Do we believe in sola fide, "by faith alone"?  We would say we do. Lutherans and Calvinists might say we don't.  We would say we do because works never help a person become justified. They might say we don't because we believe that human will (by God's grace) cooperates with God's will in faith, and because our lack of cooperation with God's will, which leads to sinful deeds, can "unjustify" us. (By the way, Paul is on our side)

I would say that all Christians today believe in sola gratia (by grace alone) and sola Christi (by Christ alone), including the Roman Catholic Church.  This is an area where the RCC has itself reformed its understanding.  It is only by the grace of God that anyone can be saved.  No human could ever have enough merit on his or her own to deserve God's favor.  It is purely a matter of God's grace and anything we do is in response to that grace.  (From:   Quadrilateral Thoughts: Happy Reformation Day
Ah, I did not know that the Roman Catholic Church has actually removed the Canons and Anathemas of the Council of Trent.  That is a new one to me.  Unfortunately, it is an unsubstantiated claim and is in fact patently false to say that Rome teaches justification by grace alone apart from works and by the instrument of faith.  Of course Wesleyan Arminians do not believe in justification by grace alone or by imputed righteousness.  We have it on the good authority of Professor Ken Schenck in his own words above.

What to produce: In the passage on sola fide, which two doctrines does the writer say all Christians today believe in?

Stored data:
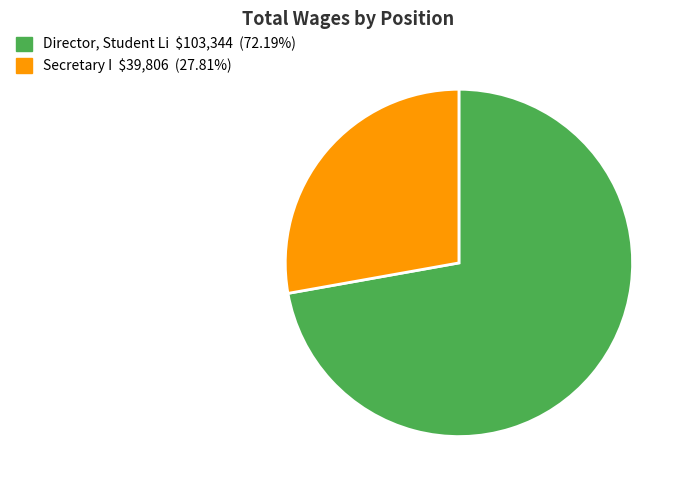

Is the sum of Director, Student Li and Secretary I greater than half?

Yes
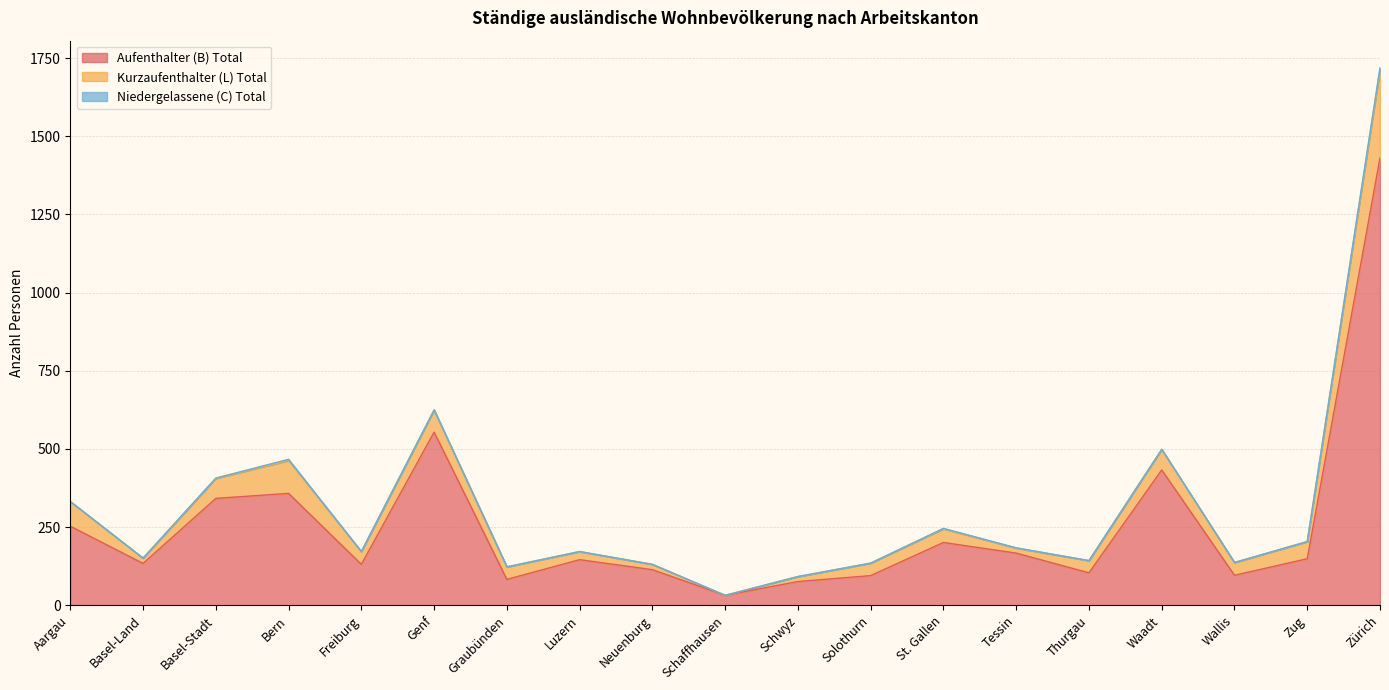

At which category does Niedergelassene (C) Total reach its first local peak?

Bern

Output for this exercise: Sola gratia (by grace alone) and sola Christi (by Christ alone).